Joseph M. O'Brien, who worked with both Whelton and Luke as a homicide detective between 1960 and 1977 -- including four years in charge of the homicide branch -- said that from the point of view of homicide investigation he saw no difference between the old and new regimes.

He said the chief improvement he notes is that Luke has better facilities than Whelton had. "Dr. Whelton, who was a pioneer . . . had to beg and borrow to have the same functions performed then that everybody does automatically today," he said.

But Otis Fickling, another detective who worked under both systems, said Luke and the doctors under him devoted more attention than their predecessors to investigating deaths, and to educating police about medical findings. "The system is just much better," he said.

Whelton maintained close relationships with detectives on the homicide squad and prosecutors from the U.S. attorney's office, and said he still serves as personal physician to many policemen and their families. O'Brien said he believed that camaraderie was an advantage, because detectives routinely observed autopsies on every case they investigated.

But Luke feared the close ties with police meant the office was not always viewed as impartial in homicide cases. When he learned a few months after his arrival that attorneys at the public defenders' office routinely hired an outside patholigist to interpret autopsy reports rather than talking to the medical examiners, he wrote to declare his willingness to cooperate with them.

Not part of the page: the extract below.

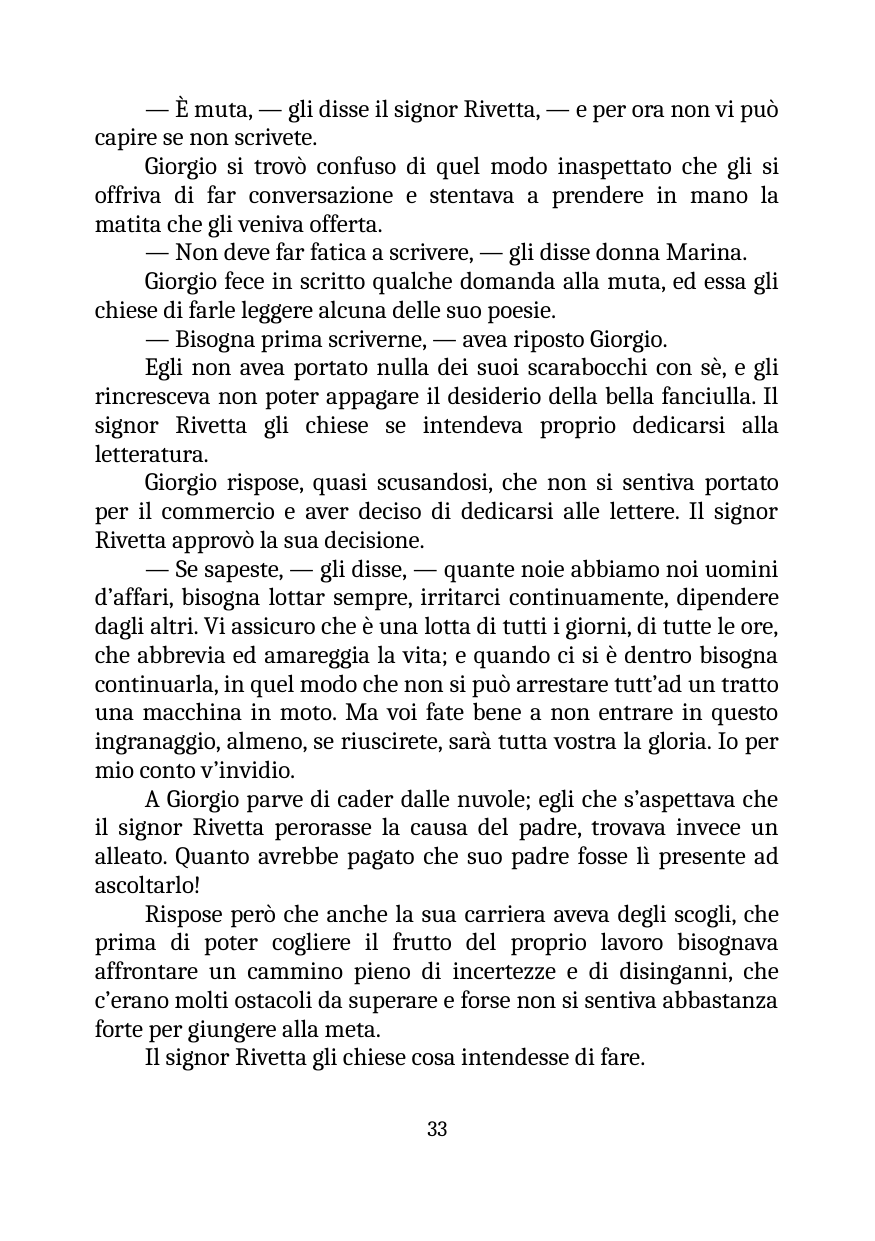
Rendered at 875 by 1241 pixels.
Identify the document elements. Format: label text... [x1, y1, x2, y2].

"Jim has always taken the position . . . that they are scientists with scientific information to impart," said Truman A. Morrison, an associate judge of the D.C. Superior Court and former head of the trial division of the public defenders' office. "Tha, in my view, aids the cause of justice. There is a tremendous tendency in other jurisdictions . . . [for] coroners to see themselves as arms of law enforcement and to refuse to speak to defense council."

When Luke arrived on the job in July 1971, he was promised a deputy, a new building and additional technicians. In November, he wrote to the deputy mayor complaining that none of the funds had been provided and that his budget for supplies and equipment had run out with seven months of the fiscal year still ahead. He said he worked seven-day weeks that first year, taking only four days' vacation. Nevertheless, it took several years more to get what he had been promised.

He said he had expected his administrative duties to dwindle in time, allowing him to do more pathology, but instead they have grown.

Since the Department of Human Services' budget cuts last fall, the medical examiner's office has had only two technicians on duty to pick up bodies after 4 p.m. Out of 37 full-time staff positions, seven have been vacant for months, and Luke has been unable to hire applicants because the city administrator's office would not release budgeted funds. The staff shortage at times causes delays in picking up bodies.He said he was told last month that the money would be released.

Luke describes his job as similar to that of Sisyphus, a king of Corinth in Greek mythology whose eternal damnation was to repeatedly roll a boulder up a hill, only to watch it roll down again.

Although Luke is proud of what he has accomplished, once in a while he thinks about leaving bureaucracy behind and going back to research or taking a teaching job. But he said he would never quit to become medical examiner somewhere else.

"I think this is the best place in the country," he said. "I wouldn't want to roll the boulder uphill in some other place."